La cervecera maltea su propia cebada, unas 84.000 toneladas al año, lo que le convierte en una fábrica autosuficiente.Suele utilizar unos 15/17 kg de malta por hectolitro. Su capacidad de maltear hace que en el pasado se llegase a exportar malta a un mercado tan cervecero como es el de los Países Bajos. La cebada que utiliza Pilsner germina durante cinco días. Es la primera parte de un proceso de malteado que dura una semana y que se realiza en un edificio de tres plantas donde todo está medido, calibrado y metódicamente estudiado. No se deja nada al azar. Desde la entrada de la cebada, la germinación y el malteado, que dura 18 horas y es controlado por técnicos especialistas desde un panel de control. Los encargados del sistema son rotundos en este sentido: “No utilizamos atajos. Todo lleva el tiempo que tiene que llevar”. La cebada es sometida a temperaturas que rondan los 85º. Es un proceso concienzudo en el que se busca la uniformidad en el tostado.

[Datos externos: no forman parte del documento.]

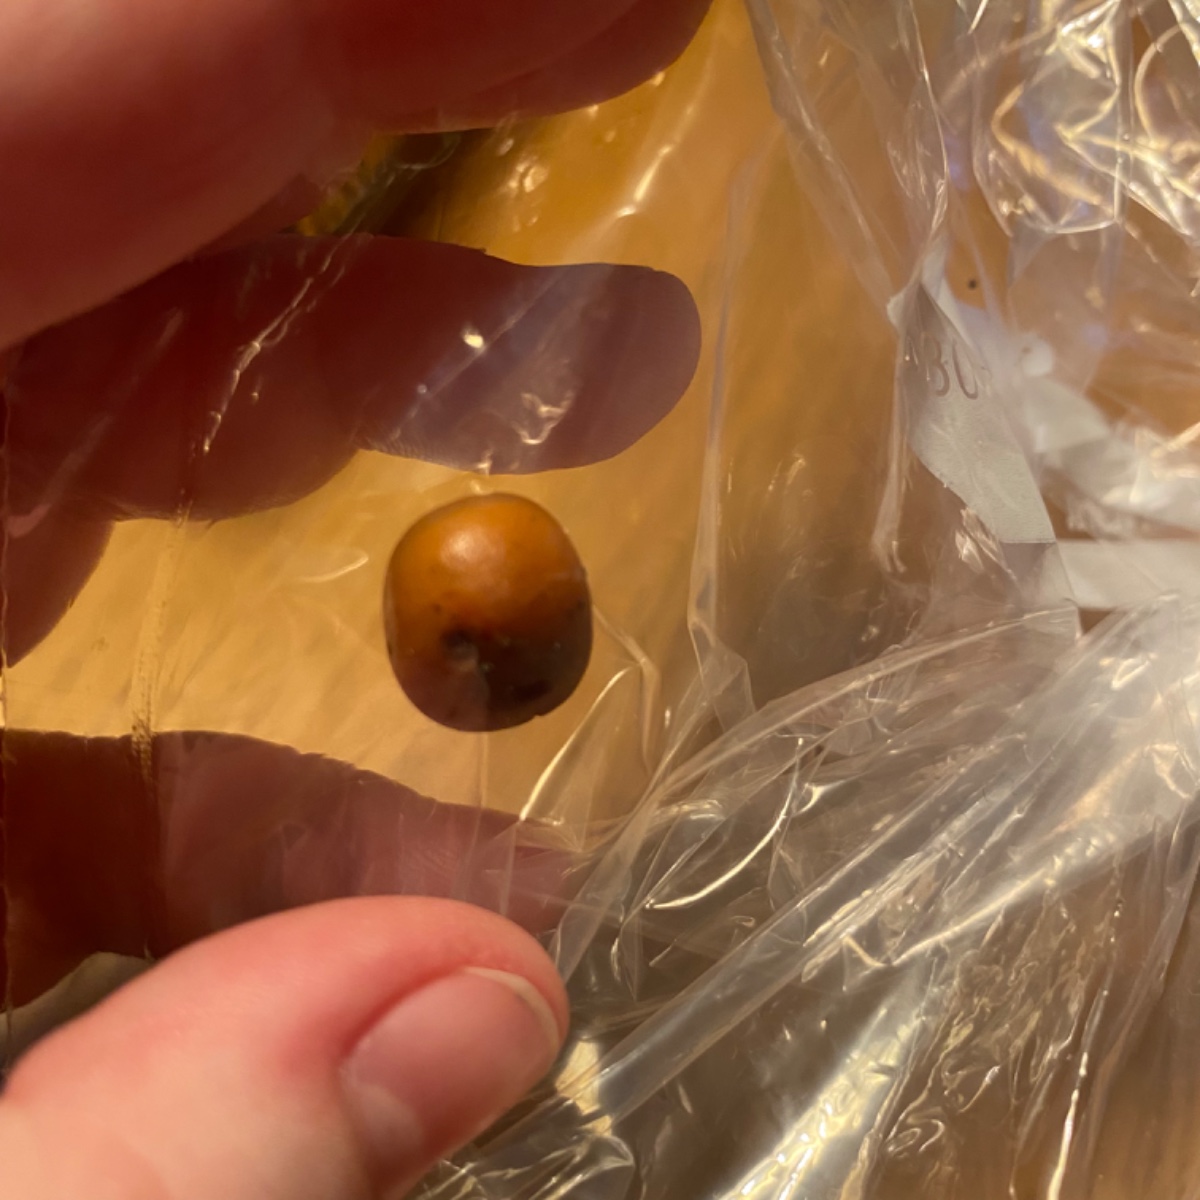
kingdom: Fungi
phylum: Basidiomycota
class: Agaricomycetes
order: Agaricales
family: Physalacriaceae
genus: Flammulina
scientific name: Flammulina
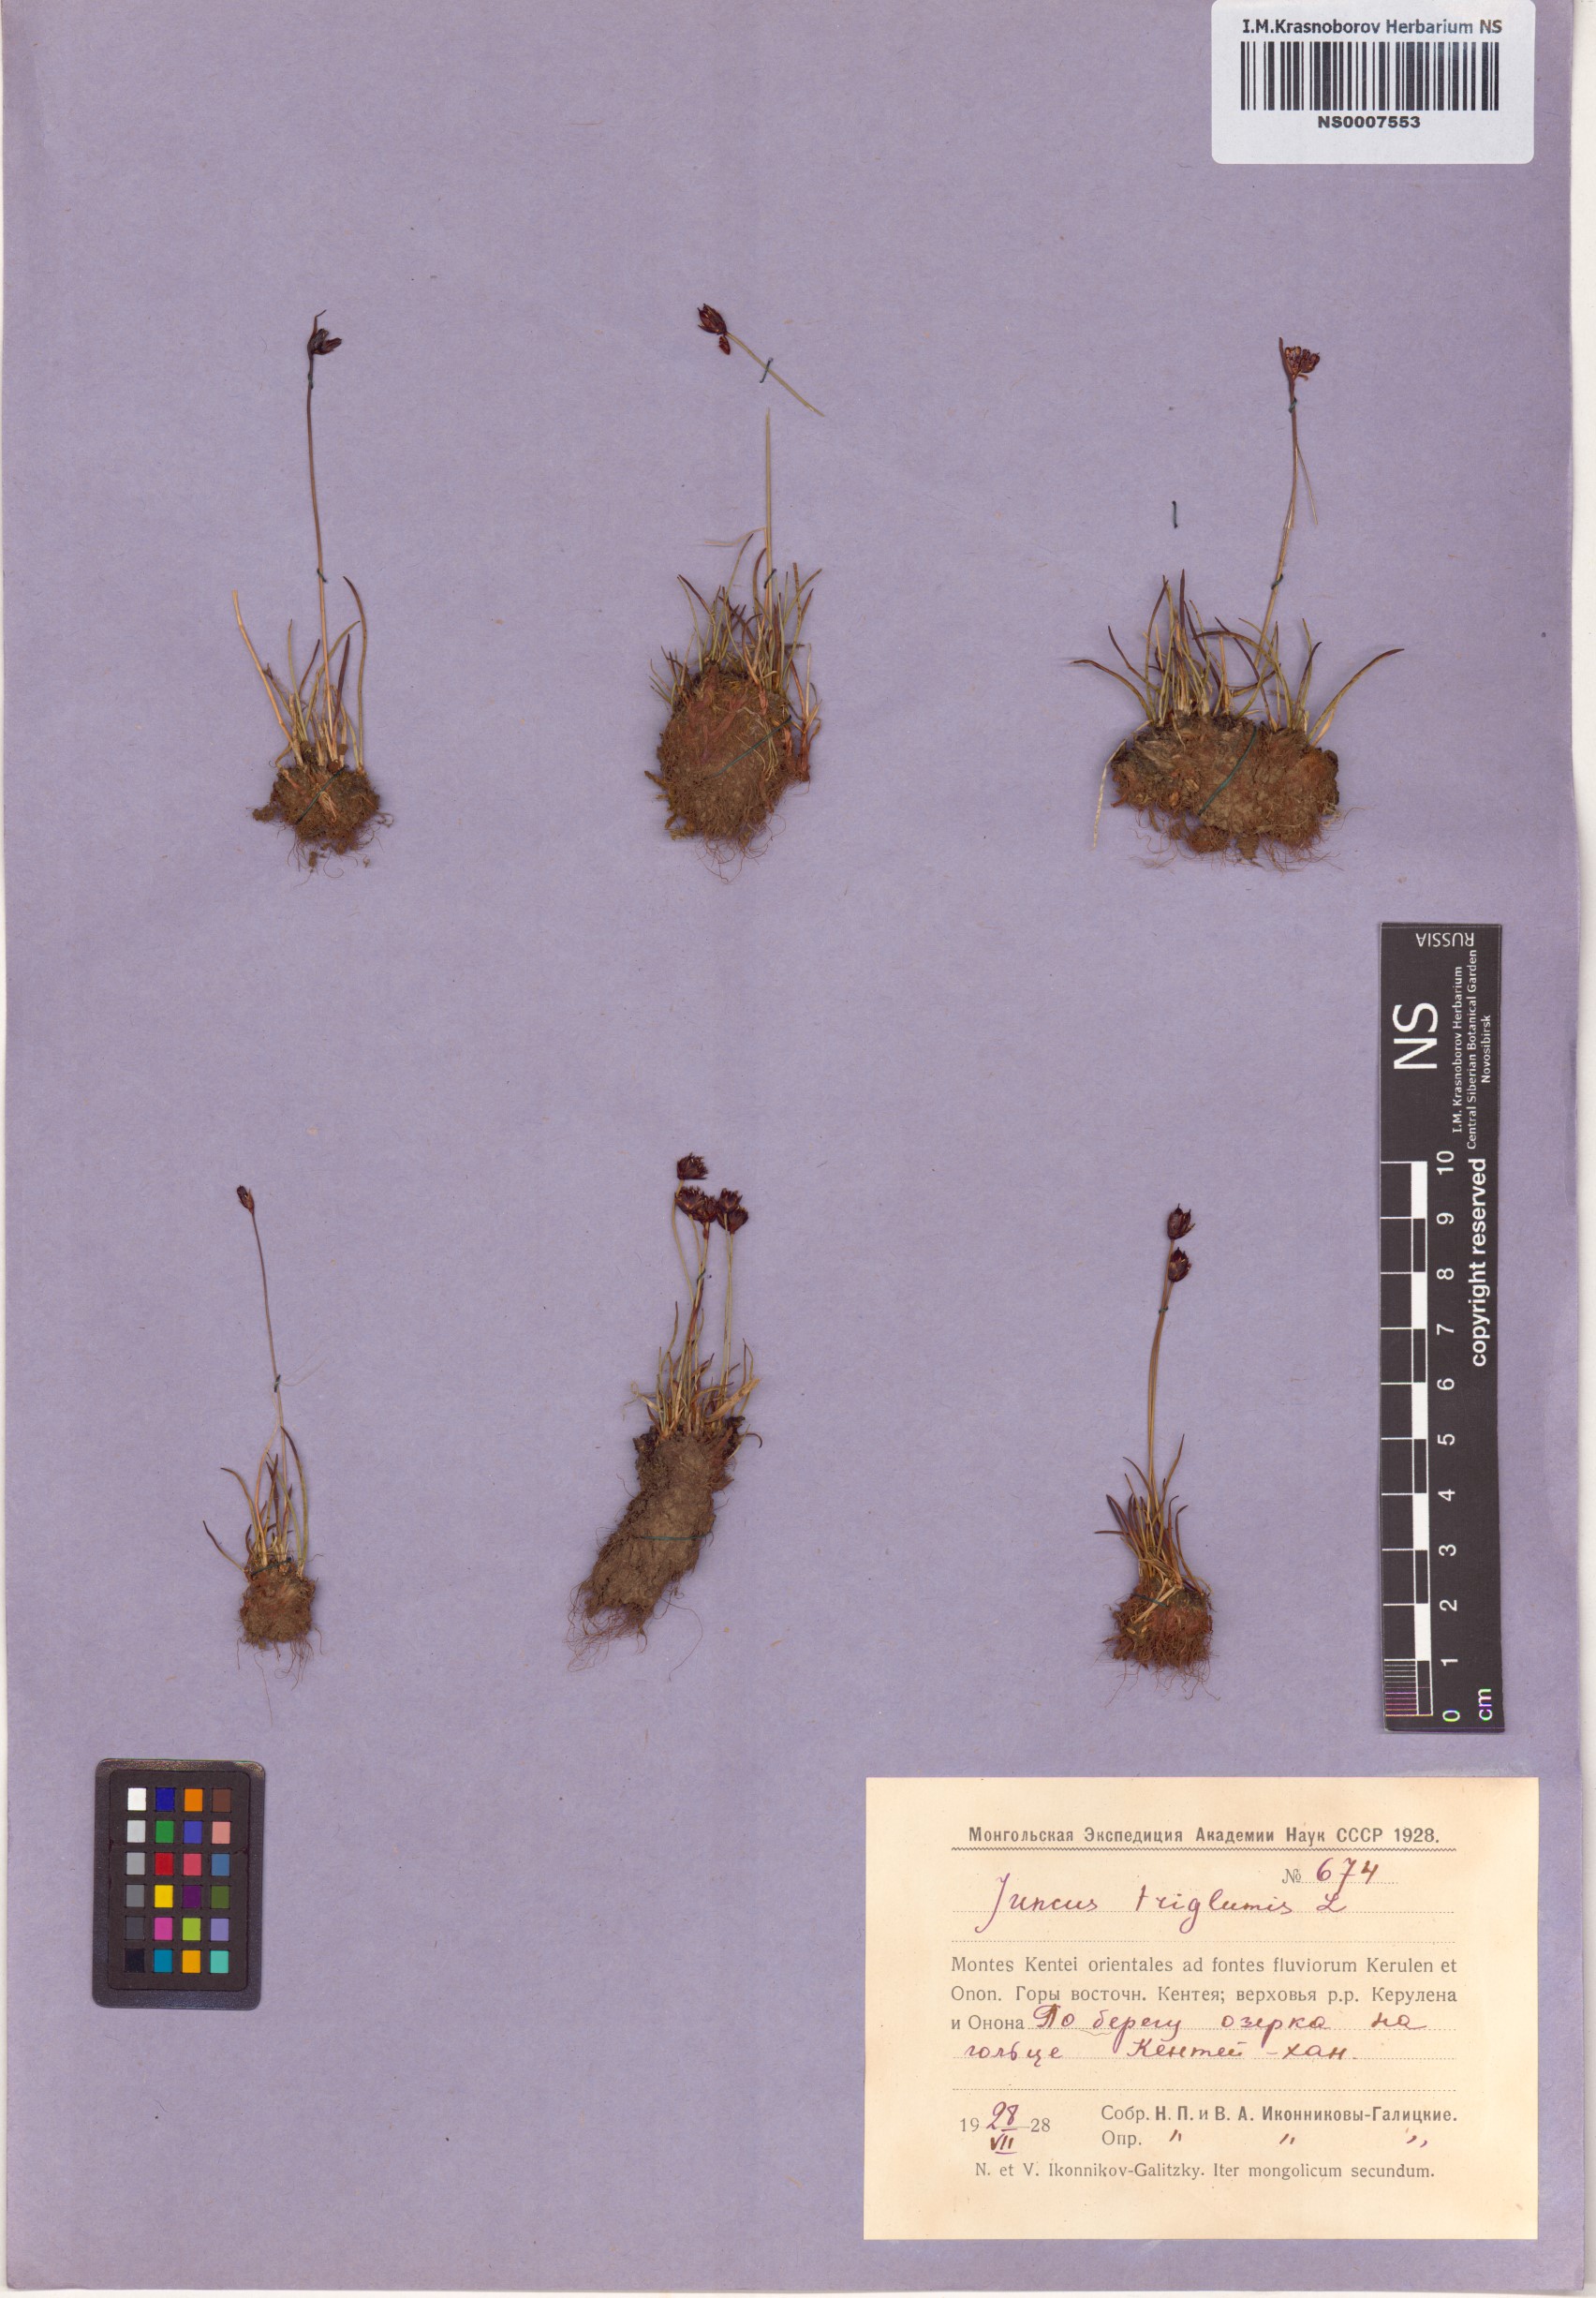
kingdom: Plantae
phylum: Tracheophyta
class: Liliopsida
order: Poales
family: Juncaceae
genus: Juncus
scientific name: Juncus triglumis
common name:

Si el agua es el alma de la fábrica y la malteadora, el cerebro, los toneleros de Pilsner representan el lazo que une la época moderna con la tradición y una historia, de la que se sienten especialmente orgullosos. Conforman una brigada de ocho trabajadores expertos y meticulosos dirigidos por el maestro tonelero Josef Hruza. No todo el mundo puede ser tonelero en Pilsner Urquell. Previamente hay que haber ejercido como carpintero durante diez años más tres de formación con los propios maestros toneleros de la fábrica. Es un trabajo para toda la vida. En los tiempos en los que toda la cerveza se almacenaba en barricas de roble, llegó a haber hasta 150 toneleros. Los ocho de la actualidad son los garantes de una tradición centenaria al tiempo que mantienen una pequeña producción, realizan labores de mantenimiento de los viejos toneles que pueblan las bodegas y fabrican pequeñas piezas artesanales, todas ellas con el sello del maestro tonelero que las ha elaborado.
Bajo el suelo de la fábrica se extienden las galerías subterráneas de Pilsner Urquell. Construidas, cuentan, por mineros italianos en los tiempos del Imperio Austrohungaro, son las cuevas donde reposan decenas de barriles de roble centenarios. Son el lazo más visible con la tradición y el pasado de Urquell. En ellos se almacena cerveza sin filtrar y sin pasteurizar. Un líquido que es la prueba de vida más palpable que la Pilsner Urquell de 2017, la cervecera que en octubre cumplirá 175 años, mantiene un nexo de unión indisoluble con la que se comenzó a elaborar en 1842.
En las catacumbas, con temperaturas que rozan los cero grados, se respira el aire de otra época. Si uno cierra los ojos, puedes casi imaginar a los antiguos mineros italianos trabajando en la excavación de galerias, a los toneleros breando sus toneles y a los maestros cerveceros de Pilsner Urquell catando una cerveza que ha llegado a pleno siglo XXI fiel a su etiqueta de cerveza clásica.